Overexpression of miR-1202 promoted distal pulmonary metastasis in nude mice
To further investigate the effect of miR-1202 in vivo, we selected SGC-7901 cells to perform the tumor xenograft and lung metastasis on BALB/c nude mice. The body weight and overall health status of the nude mice were assessed before mice were randomly divided into two groups. Equal numbers of cells overexpressing miR-1202 and control cells were injected subcutaneously into the mice and the tumor size was measured every three days. As displayed in Fig. 3A, the volumes of the tumors formed by SGC-7901 cells overexpressing miR-1202 and the control cell did not show statistical difference during the experimental period. Consistent with the tumor volumes, weights of tumors in the two groups were not statistically different, either (Fig. 3B-C).

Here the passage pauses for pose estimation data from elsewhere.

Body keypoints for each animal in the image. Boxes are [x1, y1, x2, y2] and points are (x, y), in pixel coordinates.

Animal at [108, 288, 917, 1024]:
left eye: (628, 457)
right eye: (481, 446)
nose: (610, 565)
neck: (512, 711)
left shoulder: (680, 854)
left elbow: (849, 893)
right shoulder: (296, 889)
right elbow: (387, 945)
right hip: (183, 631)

The pulmonary metastasis assay was carried out to investigate the role of miR-1202 in tumor metastasis. Two groups of SGC-7901 cells were injected into nude mice through the lateral tail vein. After 2.5 months, the lungs of mice were isolated. While no metastatic tumor was observed in the lungs of all the control mice, four of the five mice injected with cells overexpressing miR-1202 had multiple visible lung metastases. The representative photos were shown in Fig. 3D. The results of H&E staining further confirmed lung metastases in the miR-1202 group (Fig. 3E). Collectively, the results suggested that miR-1202 had no effect on primary GC cell growth but promoted distal pulmonary metastasis in vivo.

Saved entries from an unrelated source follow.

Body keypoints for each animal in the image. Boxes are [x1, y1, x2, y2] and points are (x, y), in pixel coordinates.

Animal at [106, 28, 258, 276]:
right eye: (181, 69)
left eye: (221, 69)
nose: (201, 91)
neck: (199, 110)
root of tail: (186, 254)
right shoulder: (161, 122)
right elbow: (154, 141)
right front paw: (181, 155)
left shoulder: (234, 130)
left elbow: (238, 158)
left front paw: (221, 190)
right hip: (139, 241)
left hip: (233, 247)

Identification of miR-1202 target genes and bioinformatics analysis
The information about the regulatory target of miR-1202 is limited, we, therefore, utilized 9 miRNA target prediction databases, such as Oncomine database and GEO database, in order to get a better understanding of miR-1202 mechanism. As shown in Fig. 4A-B, 139 potential target genes of miR-1202 were selected. According to the KEGG pathway analysis and GO enrichment in DAVID, 4 KEGG pathways, 39 GO terms of biological processes (BP), 13 GO terms of cellular components (CC), and 14 GO terms of molecular function (MF) were identified. Four KEGG pathways and the top 10 GO annotations of each section were listed in Fig. 4C. According to the KEGG pathway results, 17 target genes were likely involved in the cytokine-cytokine receptor interaction, CAMs (cell adhesion molecules), valine, leucine and isoleucine degradation, and glutathione metabolism. In the GO enrichment, the target genes accumulated in the BP of cell adhesion, collagen fibril organization, and positive regulation of mitogen-activated protein kinase (MAPK) cascade, in the CC of the external side of the plasma membrane, melanosome, apical plasma membrane, and in the MF of peroxidase activity, signal transducer activity, and fatty-acyl-CoA binding.